TO DO
Find each line in the rows below that contains the word "juicy", with case counting, and copy those lines.

++++ SOURCE DATA ++++

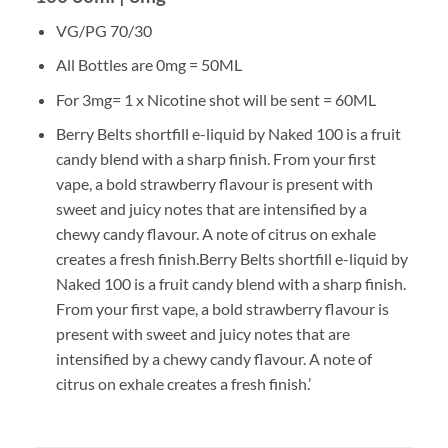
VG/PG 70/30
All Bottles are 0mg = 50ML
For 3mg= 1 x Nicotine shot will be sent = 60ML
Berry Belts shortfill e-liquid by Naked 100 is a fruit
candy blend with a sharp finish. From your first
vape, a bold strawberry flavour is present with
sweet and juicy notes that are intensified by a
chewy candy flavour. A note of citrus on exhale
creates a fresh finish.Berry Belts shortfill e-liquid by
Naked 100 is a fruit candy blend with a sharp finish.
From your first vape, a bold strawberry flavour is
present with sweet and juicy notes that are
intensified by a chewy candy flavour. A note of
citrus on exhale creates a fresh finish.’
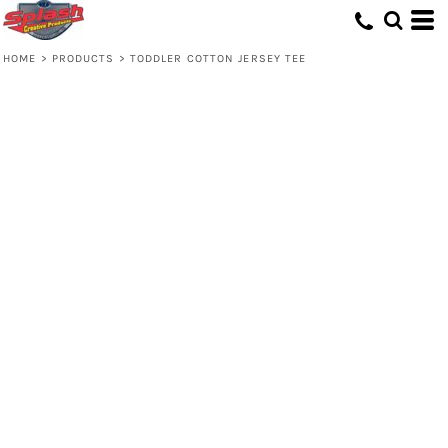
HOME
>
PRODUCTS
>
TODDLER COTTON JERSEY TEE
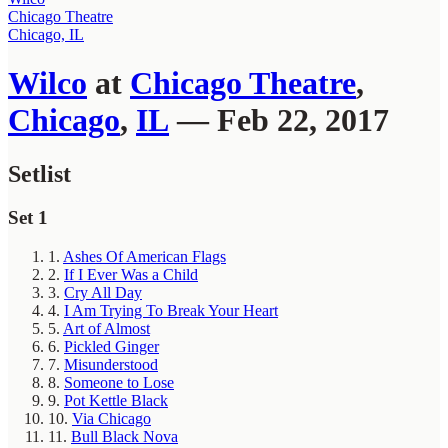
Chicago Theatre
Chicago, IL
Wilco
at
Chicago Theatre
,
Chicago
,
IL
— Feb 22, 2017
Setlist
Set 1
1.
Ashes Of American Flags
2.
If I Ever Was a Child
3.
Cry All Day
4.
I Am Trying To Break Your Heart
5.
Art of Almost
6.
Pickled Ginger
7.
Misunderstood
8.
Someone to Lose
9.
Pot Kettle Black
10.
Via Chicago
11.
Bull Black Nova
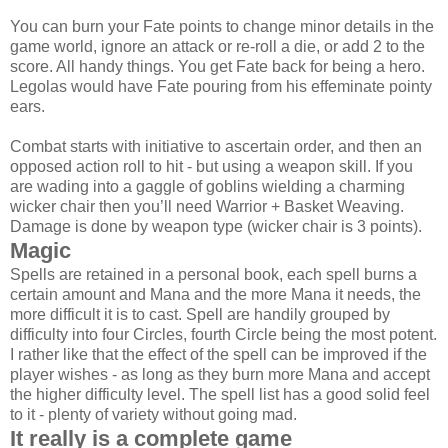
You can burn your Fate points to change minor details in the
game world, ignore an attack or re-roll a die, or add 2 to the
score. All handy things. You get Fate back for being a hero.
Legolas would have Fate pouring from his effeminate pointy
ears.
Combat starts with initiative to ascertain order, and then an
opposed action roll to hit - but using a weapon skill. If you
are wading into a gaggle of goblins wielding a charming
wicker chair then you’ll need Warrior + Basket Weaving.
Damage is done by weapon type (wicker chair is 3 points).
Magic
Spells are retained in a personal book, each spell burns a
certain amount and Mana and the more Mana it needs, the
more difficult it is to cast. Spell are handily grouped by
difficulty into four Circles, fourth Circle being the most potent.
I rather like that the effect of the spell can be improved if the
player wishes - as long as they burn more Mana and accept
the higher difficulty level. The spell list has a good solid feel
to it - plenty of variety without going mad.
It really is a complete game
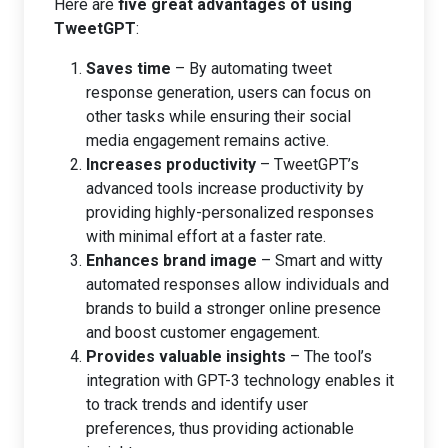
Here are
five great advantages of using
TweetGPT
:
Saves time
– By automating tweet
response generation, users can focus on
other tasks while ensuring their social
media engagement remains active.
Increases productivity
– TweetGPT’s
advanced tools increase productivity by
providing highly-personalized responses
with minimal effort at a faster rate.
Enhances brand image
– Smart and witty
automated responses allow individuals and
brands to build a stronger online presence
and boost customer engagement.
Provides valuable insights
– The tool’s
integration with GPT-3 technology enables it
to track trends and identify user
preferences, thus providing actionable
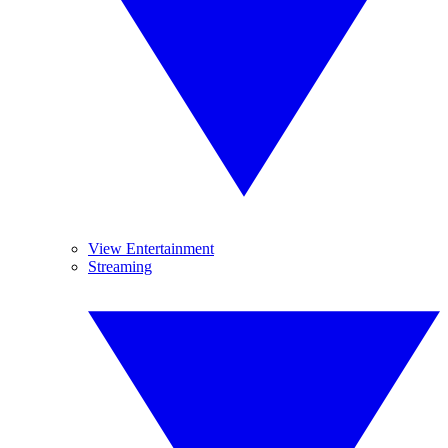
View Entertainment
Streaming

++++
++++ SOURCE DATA ++++

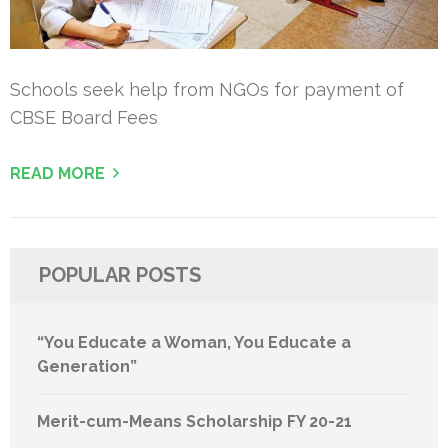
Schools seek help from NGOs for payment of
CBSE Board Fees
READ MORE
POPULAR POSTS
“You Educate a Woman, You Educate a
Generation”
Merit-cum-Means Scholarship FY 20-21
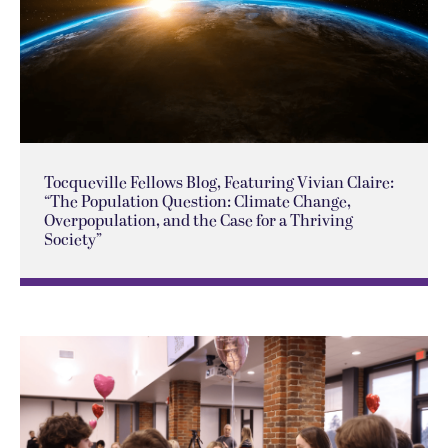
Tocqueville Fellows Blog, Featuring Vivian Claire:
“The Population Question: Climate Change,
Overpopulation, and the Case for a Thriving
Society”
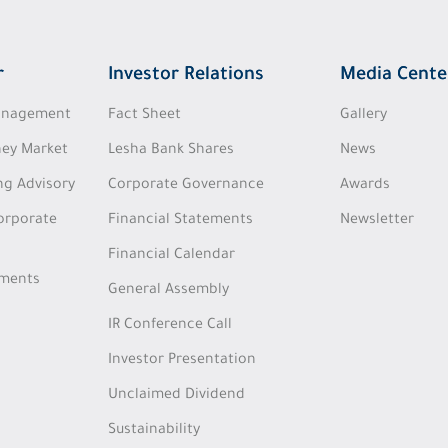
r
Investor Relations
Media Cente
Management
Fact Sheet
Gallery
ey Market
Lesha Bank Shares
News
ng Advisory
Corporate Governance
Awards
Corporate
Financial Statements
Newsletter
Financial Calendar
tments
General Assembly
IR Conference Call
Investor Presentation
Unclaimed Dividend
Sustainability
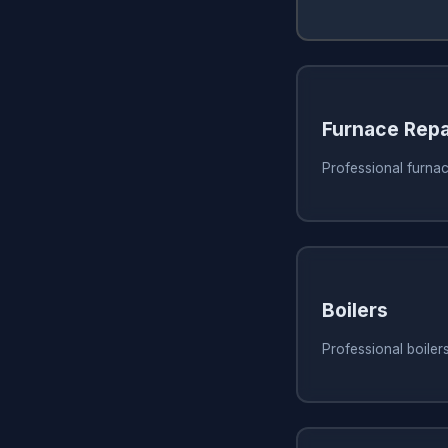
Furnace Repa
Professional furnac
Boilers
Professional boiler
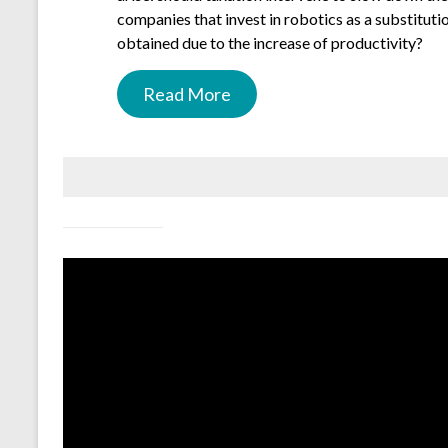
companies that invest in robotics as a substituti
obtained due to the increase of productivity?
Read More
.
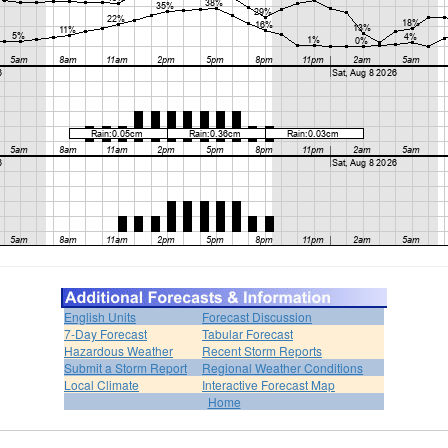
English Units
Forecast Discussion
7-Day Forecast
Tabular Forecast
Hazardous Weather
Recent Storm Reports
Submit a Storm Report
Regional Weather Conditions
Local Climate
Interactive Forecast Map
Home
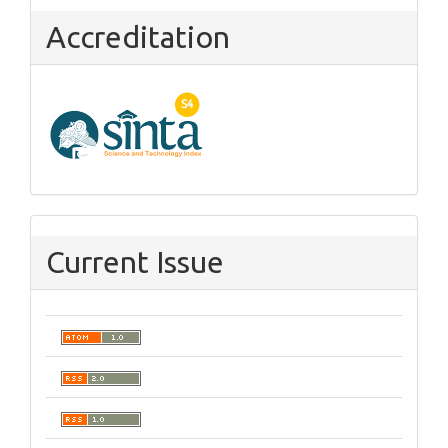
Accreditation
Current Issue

++++

TASK SOLUTION
sweet and juicy notes that are intensified by a
present with sweet and juicy notes that are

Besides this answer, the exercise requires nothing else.